At some point the definition was “reasonable belief that you or someone else’s life was in danger” but we definitely don’t use that definition anymore because non-life threatening abuse/neglect/etc can still cause the same trauma responses. If you have trauma responses to it (flashbacks, avoiding things that remind you of it, etc) it’s likely trauma.

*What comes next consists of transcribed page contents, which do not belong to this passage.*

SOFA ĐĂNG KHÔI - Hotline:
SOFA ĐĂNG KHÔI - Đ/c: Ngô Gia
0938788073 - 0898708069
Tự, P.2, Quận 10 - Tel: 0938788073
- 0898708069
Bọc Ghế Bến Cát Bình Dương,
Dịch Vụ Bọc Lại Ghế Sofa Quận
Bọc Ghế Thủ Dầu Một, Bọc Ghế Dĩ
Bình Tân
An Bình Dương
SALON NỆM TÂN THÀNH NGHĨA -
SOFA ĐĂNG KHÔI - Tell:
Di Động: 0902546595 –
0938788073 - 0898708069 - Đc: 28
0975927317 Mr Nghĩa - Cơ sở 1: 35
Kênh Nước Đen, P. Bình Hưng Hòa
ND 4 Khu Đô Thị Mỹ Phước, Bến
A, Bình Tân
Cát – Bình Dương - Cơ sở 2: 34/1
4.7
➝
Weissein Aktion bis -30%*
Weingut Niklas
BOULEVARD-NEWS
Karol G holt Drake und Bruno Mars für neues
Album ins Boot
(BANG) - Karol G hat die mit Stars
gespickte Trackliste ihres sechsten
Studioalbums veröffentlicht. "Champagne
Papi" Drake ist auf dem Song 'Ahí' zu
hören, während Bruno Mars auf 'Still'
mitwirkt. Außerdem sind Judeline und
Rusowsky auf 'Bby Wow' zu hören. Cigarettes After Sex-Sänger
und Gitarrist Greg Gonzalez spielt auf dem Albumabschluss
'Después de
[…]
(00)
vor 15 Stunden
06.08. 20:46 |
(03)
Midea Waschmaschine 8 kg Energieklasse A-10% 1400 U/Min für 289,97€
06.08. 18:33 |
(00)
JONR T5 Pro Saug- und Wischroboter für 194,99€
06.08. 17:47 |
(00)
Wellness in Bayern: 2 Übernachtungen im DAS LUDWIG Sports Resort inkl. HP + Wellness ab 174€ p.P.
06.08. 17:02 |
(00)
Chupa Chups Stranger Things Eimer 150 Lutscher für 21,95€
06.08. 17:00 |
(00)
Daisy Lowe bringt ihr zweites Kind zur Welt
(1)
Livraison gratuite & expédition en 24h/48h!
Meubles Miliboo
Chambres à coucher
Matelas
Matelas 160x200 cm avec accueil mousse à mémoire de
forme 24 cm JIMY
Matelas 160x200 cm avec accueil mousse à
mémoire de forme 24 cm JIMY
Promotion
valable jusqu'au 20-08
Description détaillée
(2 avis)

I don’t think there’s a clear line, or that you necessarily need to define it as trauma or not. Feelings and memories are complicated, and different people will feel different ways about the same events. Childhood trauma doesn’t have to mean “my parents were horrible and committed atrocities”. Bottom line is do what helps you now, and don’t worry about fitting your experiences into a particular box
Well I definitely don’t get flashbacks but I am pretty sure I’ve expressed some avoiding reminders behaviors before? Not as much recently though it was way way way worse during the pandemic. But tbh I can’t think of any examples? The thing is my parents behavior was like mostly emotional manipulation and controlling behaviors towards me yk? So it’s harder to see examples of avoiding that in my day to day life. Especially rn since I’ve been low on social engagement in general for a while now.
I mean that’s fair but I feel like I’m pushed towards one or the other. Cause on the one hand I have had a lot of struggles related to my upbringing and I want to feel validated for those. But on the other I don’t wanna take a label that isn’t mine yk? Or isn’t clinically accurate cause like it does have a diagnosis.